ЗАДАНИЕ A: В каком году, согласно тексту об И.И. Давыдове, он был назначен директором Главного педагогического института в Санкт-Петербурге?

В 1831 г. Давыдов занял кафедру русской словесности, освободившуюся после кончины А.Ф. Мерзлякова, на которой оставался до 1847 г. В 1841 г. по учреждении при Академии наук отделения русского языка и словесности был удостоен звания ординарного академика, избран в почетные члены Московского (1847), Казанского (1849), Дерптского (1852) университетов. В 1847 г. был назначен директором Главного педагогического института в Санкт-Петербурге, а в 1851 г. председательствующим ОРЯС Академии наук.

И.И. Давыдов необыкновенно плодовит как филолог-писатель: исправляя должность Директора Главного педагогического института и председательствующего в ОРЯС Академии наук, он написал два больших труда: “Грамматика русского языка” (Спб., 1849) и “Опыт общесравнительной грамматики русского языка” (Спб., 1852; 2-ое изд. — 1853; 3-е изд. — 1854). В них впервые после Ломоносова дано довольно полное описание грамматических форм русского литературного языка. Опираясь на господствовавшие тогда воззрения в филологии Беккера, В. Гумбольдта, Я. Гримма, Давыдов впервые заговорил об общесравнительном изучении языков. Очевидны были и недостатки теории автора, стремившегося подогнать факты русского языка под принципы всеобщей, универсальной грамматики.

Впрочем, воззрения Давыдова на язык вполне проявились уже в главном его труде “Чтения о словесности” в 4-х частях (М., 1837—38), представлявшем собой запись лекций профессора его учениками (среди них, кстати, были Ф.И. Буслаев, М.Н. Катков и другие известные в будущем ученые и педагоги). Словесность, понимаемая как наука (“постижение”) и искусство (“творчество”) делится на объективную (“общие законы слова”) и субъективную (“словесность данного народа”). Объективная словесность, или философия словесности, включала 3 раздела: язык (теория происхождения языка, универсальная грамматика с частями речи); речь (принципы изящного построения речи в предложении и периоде, украшение языка через тропы и фигуры); слог (качества и разновидности изящного слога). Субъективная словесность состояла в разборе разных видов красноречия (= прозы) и поэзии.

Достаточно ясное и новаторское для своего времени деление общеизвестных терминов обнаруживаем в “Чтениях о словесности” И.И.Давыдова. Толкование словесности содержит три группы понятий:

I. Словесность как наука (“постижение законов изящного в слове”) и как искусство (“творчество, или произведение творчества, выражающее идею изящного”).

ДАННЫЕ:
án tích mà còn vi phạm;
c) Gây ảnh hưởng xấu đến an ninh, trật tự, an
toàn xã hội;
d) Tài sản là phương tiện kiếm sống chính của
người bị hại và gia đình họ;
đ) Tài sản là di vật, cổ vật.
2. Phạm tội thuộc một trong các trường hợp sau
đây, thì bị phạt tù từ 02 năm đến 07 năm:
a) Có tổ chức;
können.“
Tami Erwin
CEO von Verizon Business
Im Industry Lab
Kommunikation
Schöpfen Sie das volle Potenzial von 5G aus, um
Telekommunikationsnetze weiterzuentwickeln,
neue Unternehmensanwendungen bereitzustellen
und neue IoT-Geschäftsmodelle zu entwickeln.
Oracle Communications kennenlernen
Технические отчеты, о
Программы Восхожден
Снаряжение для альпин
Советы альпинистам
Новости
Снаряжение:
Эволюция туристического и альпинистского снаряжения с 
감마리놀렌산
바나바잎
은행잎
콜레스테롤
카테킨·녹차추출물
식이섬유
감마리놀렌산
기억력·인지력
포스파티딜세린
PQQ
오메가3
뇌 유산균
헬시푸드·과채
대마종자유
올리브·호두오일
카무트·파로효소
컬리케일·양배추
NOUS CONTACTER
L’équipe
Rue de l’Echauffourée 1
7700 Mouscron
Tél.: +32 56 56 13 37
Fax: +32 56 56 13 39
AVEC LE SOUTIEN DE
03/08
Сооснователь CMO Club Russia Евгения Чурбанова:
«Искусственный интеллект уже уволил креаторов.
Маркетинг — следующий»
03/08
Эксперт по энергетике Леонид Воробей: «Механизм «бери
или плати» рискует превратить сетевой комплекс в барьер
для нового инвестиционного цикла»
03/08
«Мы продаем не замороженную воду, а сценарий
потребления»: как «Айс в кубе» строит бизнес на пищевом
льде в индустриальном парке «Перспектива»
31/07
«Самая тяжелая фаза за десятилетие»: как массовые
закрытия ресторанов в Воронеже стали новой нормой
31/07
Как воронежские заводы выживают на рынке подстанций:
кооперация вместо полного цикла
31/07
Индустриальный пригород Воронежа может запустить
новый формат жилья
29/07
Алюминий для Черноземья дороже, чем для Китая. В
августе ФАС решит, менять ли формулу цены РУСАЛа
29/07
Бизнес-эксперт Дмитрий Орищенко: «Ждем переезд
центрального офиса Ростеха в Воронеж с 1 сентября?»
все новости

ЗАДАНИЕ B: Перепишите без изменений записи, начиная с первой из них и заканчивая строкой, содержащей «Программы Восхожден», включительно.

ОЖИДАЕМЫЙ ОТВЕТ A: В 1847 году.

ОЖИДАЕМЫЙ ОТВЕТ B:
án tích mà còn vi phạm;
c) Gây ảnh hưởng xấu đến an ninh, trật tự, an
toàn xã hội;
d) Tài sản là phương tiện kiếm sống chính của
người bị hại và gia đình họ;
đ) Tài sản là di vật, cổ vật.
2. Phạm tội thuộc một trong các trường hợp sau
đây, thì bị phạt tù từ 02 năm đến 07 năm:
a) Có tổ chức;
können.“
Tami Erwin
CEO von Verizon Business
Im Industry Lab
Kommunikation
Schöpfen Sie das volle Potenzial von 5G aus, um
Telekommunikationsnetze weiterzuentwickeln,
neue Unternehmensanwendungen bereitzustellen
und neue IoT-Geschäftsmodelle zu entwickeln.
Oracle Communications kennenlernen
Технические отчеты, о
Программы Восхожден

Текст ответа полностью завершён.